二人走在熟悉的小径,一路上并未多言。
他的目光静静落于前方身影,岁月无声流转,早已褪去了她当年青涩单薄的少女轮廓。
昔日尚且纤细稚嫩的身段,如今愈发清挺窈窕,肩线柔和,身姿婀娜,腰肢纤细匀称,步履轻缓婉转。
李玉晨的心底不由再度泛起了一阵绵长的怅然。
他早已超脱凡俗,位列仙途。
天上一日,地上一年。
于他而言,不过是弹指一挥的清闲岁月,落在凡尘,却是草木枯荣数轮,人事几番变迁。
仙者寿命悠长,岁月于他不过是过眼云烟,可凡人一生短暂,韶华易逝。
他已然证位金仙,坐拥无尽光阴,静看日月轮转,却偏偏握不住凡尘须臾的流年。
心念及此,他又想到了那些驾鹤的授业尊长,心中再度悲凉。
二人走在熟悉的小径,一路上并未多言,途经遇见的道人看到了林稚初纷纷对其稽首。
“师姐好!”
见礼过后,便三三两两地对着李玉晨指指点点。
除了福地门外守门的中年道人认得李玉晨,这里的大多年轻道人他都不认得。
李玉晨也并未理会他们的议论,只是默不作声地边走边环顾道观熟悉而陌生的景致。
临近东殿,林稚初转身,李玉晨走神之间险些撞了上去。
看到他这般失神的模样,林稚初不由莞尔,问道:“你怎么啦?一路沉默寡言的?”
“没什么……这么多年了,这里一点也没变。”
“嗯,没变化不好吗?”
李玉晨闻言没有搭话,她看得出来他在得知那些前辈故去之后很是难过,便没有再度开口,上前一把拉住了他的手,进入了东殿的庭院。
感受到那依旧细嫩温暖的肌肤,他心跳不由得加快,立刻收敛思绪,好让自己的脸没有红起来。
东殿的院门虚掩着,仿佛从未关闭过。
林稚初轻轻推开了那扇斑驳的木门。
“这些年,我还一直住在这里。”
李玉晨迈入进入,恍如隔世。
“那些前辈留的东西,都放在后院的那间耳房里。”
林稚初转身,带着他穿过院中的小径,绕过了东殿的主楼,来到了后院。
“这后院是新盖的吗?”
当时他们同门九人在这里学艺,只有东殿的一座主楼。
“嗯,这是为了存放前辈所留之物特意新盖的。”
后院不大,角落里长着几丛青竹,一间不起眼的耳房静静地立在那里,青砖灰瓦,门扉紧闭。
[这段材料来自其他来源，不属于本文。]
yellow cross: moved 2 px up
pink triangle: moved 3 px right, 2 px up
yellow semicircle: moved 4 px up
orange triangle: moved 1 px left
房门被推开的瞬间,一股陈旧的香气扑面而来,让人莫名觉得安心。
李玉晨迈步入内,目光所及,是一排排整齐的木架,上面摆满了各式各样的物件。
有些他一眼便能认出,有些却从未见过。
“这个,是元华子前辈留下的。”
林稚初走到最左侧的木架前,小心翼翼地捧起了一个青瓷盆。
瓷盆不大,盆中的泥土泛着淡淡的灵光,一棵约莫尺许高的翠绿植株矗立在盆中。
那株植物很是奇特,模样与桃树幼苗极为相似,叶片却泛着淡淡的金边,枝桠间隐约可见几颗青涩的小果。
“这是……”
李玉晨走近细看,顿时心头一震。
那青涩小果之上,竟萦绕着一缕若有若无的仙气,虽比不得天庭蟠桃那般浓郁,却绝非凡间之物。
林稚初看着这株幼苗,眼中满是温和的追忆。
“元华子前辈当初去参加那场拍卖会,就是为了买下那灵物种子。你还记得吗?在佳得酒店,你们还互相猜测花了多少钱。”
李玉晨微微颔首。
他怎么可能会忘记?
那场拍卖会,是他、元华子和李雨馨一同去的。
“那些灵物种子,本就是元华子前辈为自己准备的,可他飞升无望,寿元将尽,便将那些珍贵的灵药种子培植在了这里。”
林稚初的声音带着几分感慨。
“这不会便是那玄元壬水蟠桃种吧?”
李玉晨仔细打量着那株幼苗,愕然瞠目
玄元壬水蟠桃种需以昆仑寒土混合九转紫金泥为基的土壤种植,以无根天水每日浇灌,种植条件极为苛刻,而且相传其需要经历三千年方能发芽,再三千年方能开花,然后三千年才能结果。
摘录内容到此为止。